Patent claims are written in a very stylised manner. Each claim is one sentence long, which means that each can be a very long run on sentence. One claim in a recent pharmaceutical patent ran six pages long (about 3,500 words). To protect the invention from illegal copies, the claim drafter will broaden the terminology as much as allowable. In addition, the claims are written with the noun first, then the modifiers.
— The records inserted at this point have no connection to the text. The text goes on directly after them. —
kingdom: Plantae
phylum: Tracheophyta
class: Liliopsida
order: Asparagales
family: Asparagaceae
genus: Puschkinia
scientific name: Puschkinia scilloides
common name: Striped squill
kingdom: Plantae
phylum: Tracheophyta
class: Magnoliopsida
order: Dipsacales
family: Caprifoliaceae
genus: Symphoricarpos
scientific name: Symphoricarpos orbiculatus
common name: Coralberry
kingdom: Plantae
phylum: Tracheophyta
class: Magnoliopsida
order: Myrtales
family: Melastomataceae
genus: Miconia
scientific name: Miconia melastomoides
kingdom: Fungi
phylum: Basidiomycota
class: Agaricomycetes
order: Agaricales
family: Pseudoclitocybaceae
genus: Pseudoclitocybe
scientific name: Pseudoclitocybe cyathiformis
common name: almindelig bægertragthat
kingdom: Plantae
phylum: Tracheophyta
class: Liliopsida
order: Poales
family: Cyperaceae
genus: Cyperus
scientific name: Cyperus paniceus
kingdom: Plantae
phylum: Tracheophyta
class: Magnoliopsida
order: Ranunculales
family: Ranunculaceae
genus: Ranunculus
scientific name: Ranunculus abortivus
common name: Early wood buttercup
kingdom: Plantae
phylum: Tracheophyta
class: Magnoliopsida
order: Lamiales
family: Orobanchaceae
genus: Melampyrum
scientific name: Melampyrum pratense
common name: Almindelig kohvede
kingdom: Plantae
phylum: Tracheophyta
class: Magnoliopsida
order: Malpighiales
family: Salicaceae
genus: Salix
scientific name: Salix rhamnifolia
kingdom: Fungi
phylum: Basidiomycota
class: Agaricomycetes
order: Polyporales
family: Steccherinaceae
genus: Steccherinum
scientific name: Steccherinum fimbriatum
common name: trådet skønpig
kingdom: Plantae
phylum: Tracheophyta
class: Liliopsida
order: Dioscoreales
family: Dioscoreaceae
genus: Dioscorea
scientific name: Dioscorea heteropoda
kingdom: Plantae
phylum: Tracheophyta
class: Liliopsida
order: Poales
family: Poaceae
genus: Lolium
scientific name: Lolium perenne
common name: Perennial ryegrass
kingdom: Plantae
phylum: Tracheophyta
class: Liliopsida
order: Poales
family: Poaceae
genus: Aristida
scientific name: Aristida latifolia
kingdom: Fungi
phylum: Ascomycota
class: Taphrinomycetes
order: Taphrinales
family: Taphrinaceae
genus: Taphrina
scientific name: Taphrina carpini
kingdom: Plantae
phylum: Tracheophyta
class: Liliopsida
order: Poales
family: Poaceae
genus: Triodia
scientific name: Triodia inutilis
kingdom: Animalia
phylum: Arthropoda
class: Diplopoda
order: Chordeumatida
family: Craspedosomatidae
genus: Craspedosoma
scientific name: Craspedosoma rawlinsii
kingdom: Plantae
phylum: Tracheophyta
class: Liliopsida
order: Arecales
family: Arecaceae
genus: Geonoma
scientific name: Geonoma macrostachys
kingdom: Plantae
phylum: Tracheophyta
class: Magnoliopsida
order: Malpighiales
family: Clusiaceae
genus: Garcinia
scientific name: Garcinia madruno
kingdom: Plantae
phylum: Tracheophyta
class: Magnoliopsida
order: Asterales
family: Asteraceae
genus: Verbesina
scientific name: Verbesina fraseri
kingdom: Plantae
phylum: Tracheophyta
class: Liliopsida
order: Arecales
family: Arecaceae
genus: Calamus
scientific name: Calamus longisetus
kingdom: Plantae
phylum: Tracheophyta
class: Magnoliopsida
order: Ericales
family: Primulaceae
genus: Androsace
So, instead of claiming "a red car," the claim drafter would claim a "vehicle painted the colour red." Thus, when searching patents, note that word order is typically turned around from conventional English, with the subject of the sentence first, followed by the modifiers.

Most patent websites do not allow for searching words in a non-specific order, but further investigation as to the search engine may allow the searching of order-specific phrases. For example, if phrase searching is allowed by the use of quotes, make sure to put the search terms in both the noun-first order and the modifier-first order.

A patent drafter can be their own lexicographer, meaning that they may use industry-specific terms that are not in the common vernacular. For example, what is known as a "submersible pump" in general, can be a "submergible pump" or even a "submercible pump" in the industry. When searching, one has to allow for these spelling variations.

Finally, care should be taken when searching patent assignees or inventors as even the simplest names can be spelled several ways. Abbreviations such as "mfg" or "corp" are found interspersed with the longer spelled out versions of these words. Very few governmental websites apply additional indexing to clean up these spelling variations.